March 3-9, 2005
loose canon
As the city's wireless plans languish, virtual dreams are put on hold.
As dean of media and communication at UArts, Neil Kleinman isn't the kind of guy who takes no for an answer. He dresses like a banker, reasons like a lawyer and speaks with the passion of a true believer. And what he believes most is the democracy inherent in universal WiFi, where everyone has a chance to be heard.
In September, Mayor Street announced that broadband would come to all of Philadelphia. So when Kleinman's students lobbied for Web radio, he quickly found the funds to create a streaming audio service (www.cmacradio.org).
Still, Web radio is only the start for Kleinman. He envisions transforming the Avenue of the Arts into a street of virtual theater. Now, with the city's WiFi plans on hold, so is his dream.
The UArts building opposite the Kimmel on Broad Street is brimming with dancers, musicians and artists. But from the street it looks like an insurance company, says Kleinman. That's why he asked UArts multimedia director Chris Garvin to invent an interactive virtual window that passersby. Kleinman is also lobbying to get every arts organization on the Avenue onto a common network.

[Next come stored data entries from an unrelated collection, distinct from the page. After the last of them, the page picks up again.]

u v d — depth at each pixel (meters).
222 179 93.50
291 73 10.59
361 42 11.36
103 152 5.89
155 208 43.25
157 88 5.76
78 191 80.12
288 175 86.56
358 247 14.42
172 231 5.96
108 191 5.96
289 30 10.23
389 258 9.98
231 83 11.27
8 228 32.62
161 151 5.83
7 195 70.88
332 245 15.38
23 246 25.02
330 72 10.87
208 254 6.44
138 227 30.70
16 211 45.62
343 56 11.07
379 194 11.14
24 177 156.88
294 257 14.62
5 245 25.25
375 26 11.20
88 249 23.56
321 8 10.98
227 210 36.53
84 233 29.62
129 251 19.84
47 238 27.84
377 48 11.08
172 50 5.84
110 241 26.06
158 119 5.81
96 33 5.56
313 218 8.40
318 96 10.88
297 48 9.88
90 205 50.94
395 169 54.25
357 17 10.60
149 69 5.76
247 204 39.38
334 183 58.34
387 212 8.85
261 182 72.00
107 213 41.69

But while the mayor struggles between his promise of WiFi to Philly and his apparent need to keep the phone and cable companies happy, this and hundreds of other innovative WiFi dreams will languish.
In December, right on time, the mayor's gold-ribbon panel came up with a blueprint. But suddenly, with no explanation, the Feb. 9 announcement was cancelled. And according to Dianah Neff, the city's chief information officer, the mayor won't say when WiFi will move forward.
The scuttlebutt whispered by some, screamed by others is that Comcast or Verizon (or both) got to the mayor. Shortly after Street's WiFi plans were celebrated as a boon for democracy, telephone and cable companies hit back hard.
First, Verizon slammed a midnight special bill through the legislature in Harrisburg that effectively outlawed all municipal WiFi plans in the state except Philly's. And then, telephone and cable companies paid for a report that took specific aim at the city's plans. The report, called "Not in the Public Interest: The Myth of Municipal WiFi Networks," was commissioned by the New Millennium Research Council, a think tank funded in part by telephone and cable companies.
According to Neff, the study was written with no knowledge of the Philly plan now languishing on the mayor's desk. In a remarkable display of candor, several reporters most notably from The Wall Street Journal openly ridiculed the report's authors during a press conference. As an unbiased study, it's a sham.
The report still found favor with Councilman Frank Rizzo, who questioned the city's WiFi plan in an article for www.cnet.com. In the piece, Rizzo compares Philadelphia's $11 million wireless network to Boston's $12 billion Big Dig public works project. The councilman then predicts that Philly would face a "Hobson's choice of constantly modernizing and updating the network or sending it to the junkyard," and that "taxpayers would have to be asked to continually subsidize this open-ended proposition."
This is nonsense on both counts. Someone might have told the councilman that with each doubling of speed, the cost is cut in half. And before Rizzo claims that taxpayers would be stuck with the bill, he might have checked with Neff, who helped author the report now gathering dust on the mayor's desk.
In a recent conversation Neff punctured several faulty industry assumptions about the city's pending WiFi service. "Who says that we are funding this with tax-exempt funding?" asks Neff. "Why are [industry supporters] making the assumption that the city will be the sole service provider? We'll be talking about a public/private cooperative."
For now, though, no one but Rizzo is talking, while the mayor mulls over just what that public/private cooperative will look like. Will the city partner with many companies, or just a few? Will they form an agency, like the Parking Authority, that allows a lot of flexibility but a lot less public control?
Neff is deeply suspicious of the current industry players. In her article on www.cnet.com, "Hands Off our Wi-Fi Networks!" Neff wonders aloud, "When was the last time [local telecom carriers] were elected to determine what's best for our communities?" The "truth," Neff continues, "is that the incumbent local exchange carriers [like Verizon] want unregulated monopolies over all telecommunications."
Which brings us to the most likely reason for the mayor's delay. As it stands now, says Neff, the Philadelphia plan could permit people in the street to place phone calls over the Internet. Some industry experts estimate that the Philadelphia plan could cost cable and phone companies some $50 million a year in revenue.
No wonder the mayor is pondering and won't give a deadline. Still, it's time to move ahead, if only to nourish all the dreams of a genuinely democratic mass media.